In the larger population the infection spreads much faster. The number of infections peaks already at \(t=3\) in the case of \(p=0.05\). Again, reducing \(p\) has a huge impact on the dynamics. Although the infection is not reduced as heavily as in the smaller population, it is slowed down by a lot and the number of removed stagnate at around 50 in contrast to 150 in the larger group.
Lessons learned
What is to be learned from such an immensely simplified model as the presented realization of a Reed-Frost-Model? Well for one it can be learned, that the modeling of epidemics is very difficult. Even for the simple, deterministic model as presented here, a simulation is preferred to the evaluation of the exact term.

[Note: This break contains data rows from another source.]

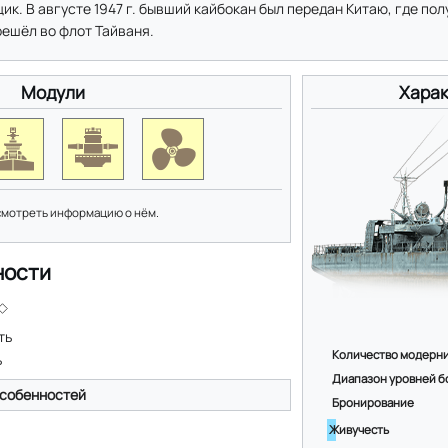
ик. В августе 1947 г. бывший кайбокан был передан Китаю, где п
ерешёл во флот Тайваня.
Модули
Харак
смотреть информацию о нём.
ности
ть
Количество модерн
ь
Диапазон уровней б
собенностей
Бронирование
Живучесть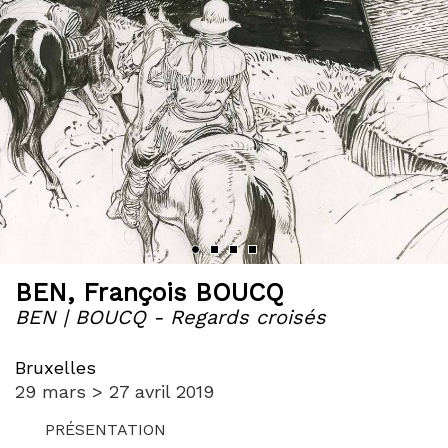
BEN
,
François BOUCQ
BEN | BOUCQ - Regards croisés
Bruxelles
29 mars > 27 avril 2019
PRÉSENTATION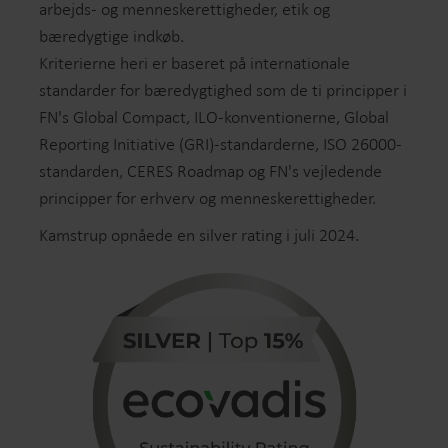
arbejds- og menneskerettigheder, etik og
bæredygtige indkøb.
Kriterierne heri er baseret på internationale
standarder for bæredygtighed som de ti principper i
FN's Global Compact, ILO-konventionerne, Global
Reporting Initiative (GRI)-standarderne, ISO 26000-
standarden, CERES Roadmap og FN's vejledende
principper for erhverv og menneskerettigheder.
Kamstrup opnåede en silver rating i juli 2024.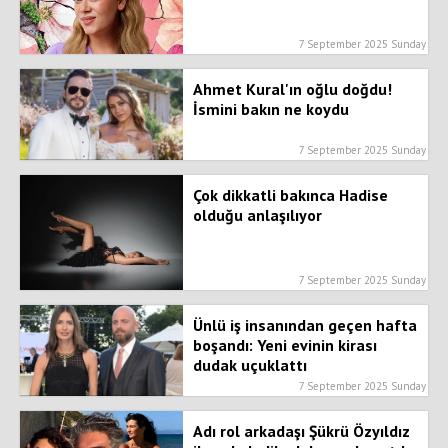
7 September 2025 Sunday
Ahmet Kural'ın oğlu doğdu!
İsmini bakın ne koydu
7 September 2025 Sunday
Çok dikkatli bakınca Hadise
olduğu anlaşılıyor
7 September 2025 Sunday
Ünlü iş insanından geçen hafta
boşandı: Yeni evinin kirası
dudak uçuklattı
7 September 2025 Sunday
Adı rol arkadaşı Şükrü Özyıldız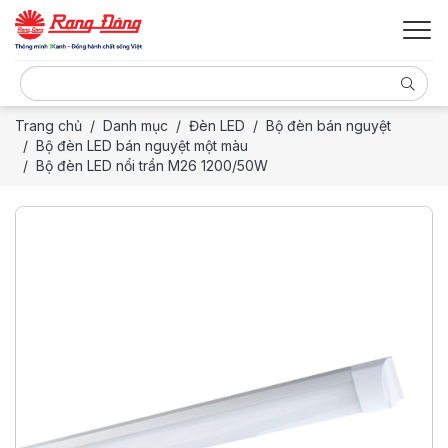
Trang chủ
Danh mục
Đèn LED
Bộ đèn bán nguyệt
Bộ đèn LED bán nguyệt một màu
Bộ đèn LED nổi trần M26 1200/50W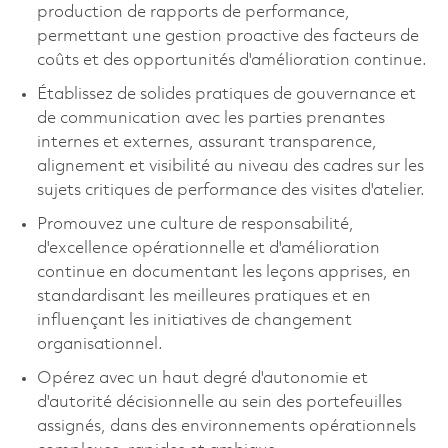
production de rapports de performance,
permettant une gestion proactive des facteurs de
coûts et des opportunités d'amélioration continue.
Établissez de solides pratiques de gouvernance et
de communication avec les parties prenantes
internes et externes, assurant transparence,
alignement et visibilité au niveau des cadres sur les
sujets critiques de performance des visites d'atelier.
Promouvez une culture de responsabilité,
d'excellence opérationnelle et d'amélioration
continue en documentant les leçons apprises, en
standardisant les meilleures pratiques et en
influençant les initiatives de changement
organisationnel.
Opérez avec un haut degré d'autonomie et
d'autorité décisionnelle au sein des portefeuilles
assignés, dans des environnements opérationnels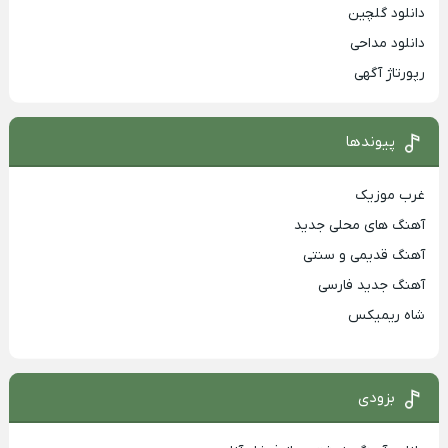
دانلود گلچین
دانلود مداحی
رپورتاژ آگهی
پیوندها
غرب موزیک
آهنگ های محلی جدید
آهنگ قدیمی و سنتی
آهنگ جدید فارسی
شاه ریمیکس
بزودی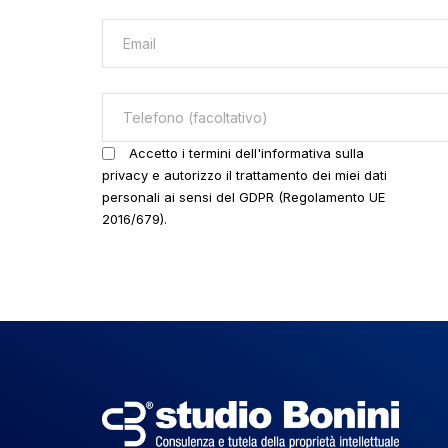
Accetto i termini dell'informativa sulla
privacy e autorizzo il trattamento dei miei dati
personali ai sensi del GDPR (Regolamento UE
2016/679).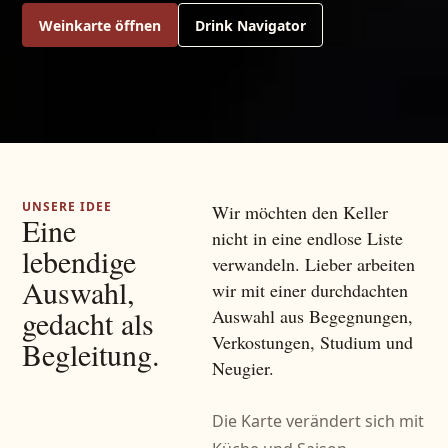
Weinkarte öffnen
Drink Navigator
UNSERE IDEE
Wir möchten den Keller
Eine
nicht in eine endlose Liste
lebendige
verwandeln. Lieber arbeiten
Auswahl,
wir mit einer durchdachten
gedacht als
Auswahl aus Begegnungen,
Verkostungen, Studium und
Begleitung.
Neugier.
Die Karte verändert sich mit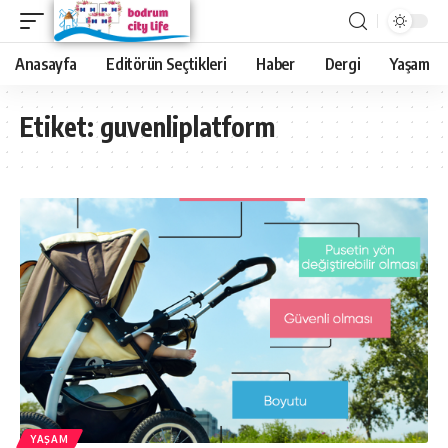
Anasayfa
Editörün Seçtikleri
Haber
Dergi
Yaşam
Etiket:
guvenliplatform
YAŞAM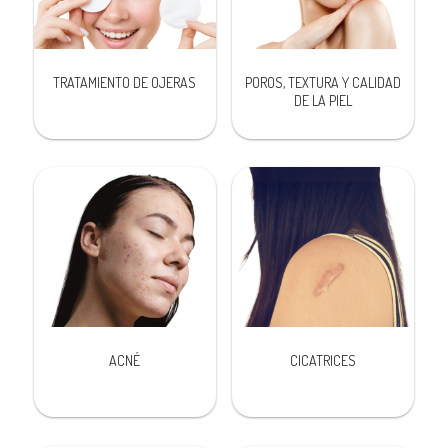
TRATAMIENTO DE OJERAS
POROS, TEXTURA Y CALIDAD
DE LA PIEL
ACNÉ
CICATRICES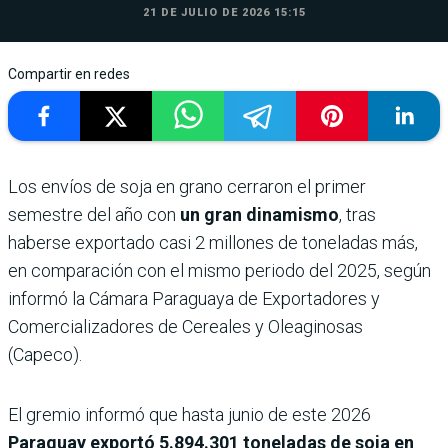
21 DE JULIO DE 2026 15:15
Compartir en redes
Los envíos de soja en grano cerraron el primer
semestre del año con
un gran dinamismo
, tras
haberse exportado casi 2 millones de toneladas más,
en comparación con el mismo periodo del 2025, según
informó la Cámara Paraguaya de Exportadores y
Comercializadores de Cereales y Oleaginosas
(Capeco).
El gremio informó que hasta junio de este 2026
Paraguay exportó 5.894.301 toneladas de soja en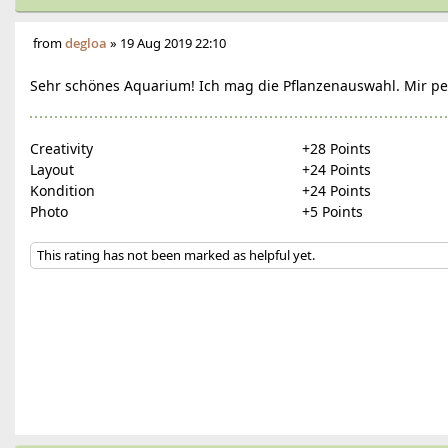
from
degloa
»
19 Aug 2019 22:10
Sehr schönes Aquarium! Ich mag die Pflanzenauswahl. Mir per
Creativity
+28 Points
Layout
+24 Points
Kondition
+24 Points
Photo
+5 Points
This rating has not been marked as helpful yet.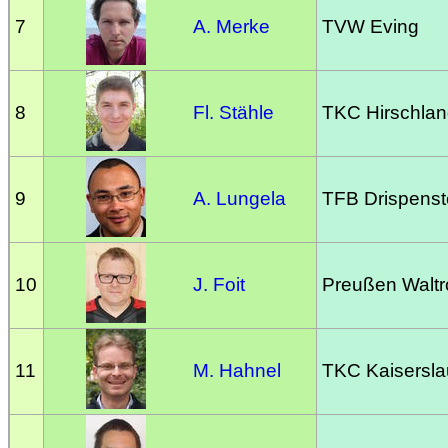
7
A. Merke
TVW Eving
8
Fl. Stähle
TKC Hirschla
9
A. Lungela
TFB Drispenst
10
J. Foit
Preußen Waltr
11
M. Hahnel
TKC Kaisersla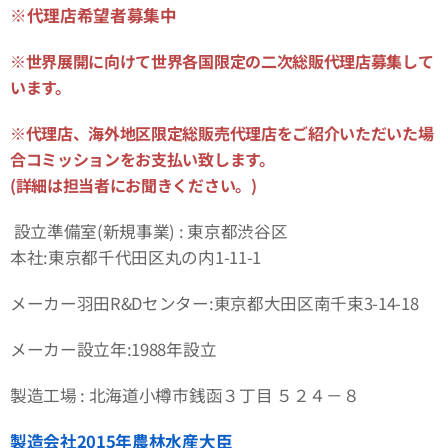
※代理店希望者募集中
※世界展開に向けて世界各国限定の二次総販代理店募集して
います。
※代理店、海外地区限定総販売代理店をご紹介いただいた場
合
コミッションをお支払い致します。
(詳細は担当者にお聞きください。)
設立準備室(新規事業) : 東京都渋谷区
本社:東京都千代田区丸の内1-11-1
メーカー羽田R&Dセンター:東京都⼤⽥区南千束3-14-18
メーカー設立年:1988年設立
製造工場 : 北海道小樽市銭函３丁目 ５２４－８
製造会社2015年農林水産大臣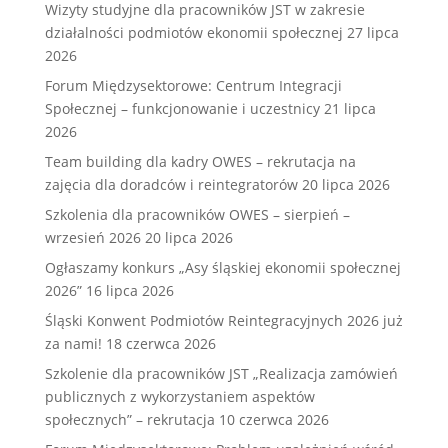
Wizyty studyjne dla pracowników JST w zakresie
działalności podmiotów ekonomii społecznej
27 lipca
2026
Forum Międzysektorowe: Centrum Integracji
Społecznej – funkcjonowanie i uczestnicy
21 lipca
2026
Team building dla kadry OWES – rekrutacja na
zajęcia dla doradców i reintegratorów
20 lipca 2026
Szkolenia dla pracowników OWES – sierpień –
wrzesień 2026
20 lipca 2026
Ogłaszamy konkurs „Asy śląskiej ekonomii społecznej
2026”
16 lipca 2026
Śląski Konwent Podmiotów Reintegracyjnych 2026 już
za nami!
18 czerwca 2026
Szkolenie dla pracowników JST „Realizacja zamówień
publicznych z wykorzystaniem aspektów
społecznych” – rekrutacja
10 czerwca 2026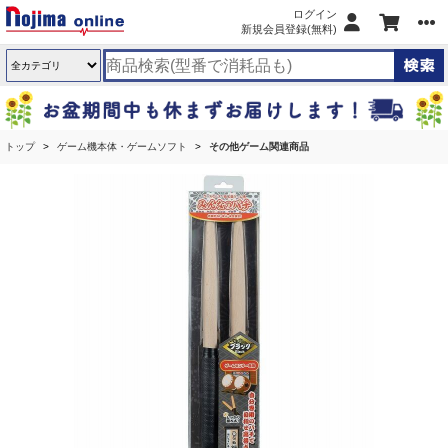
ログイン
新規会員登録(無料)
トップ
ゲーム機本体・ゲームソフト
その他ゲーム関連商品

On the other hand two of the main messages of the science community on the topic are very obvious in the results of my simulations:
Reduce the amount of contacts to other people to a minimum. This is what the different group sizes tell us. As we go from 50 to 150 individuals in the simulation the disease gains momentum. There are much more infections in much shorter times. This would result in a much higher stress on the health system and should be avoided under all circumstances.
Reduce \(p\). Well this one is not as clear as the last statement because \(p\) is not defined properly. It is more of a combined value of contact probability, attack rate, etc. But the obvious interpretation would be: Do everything to make an infection less likely. Wear a mask, open the windows, keep your distance, wash your hands.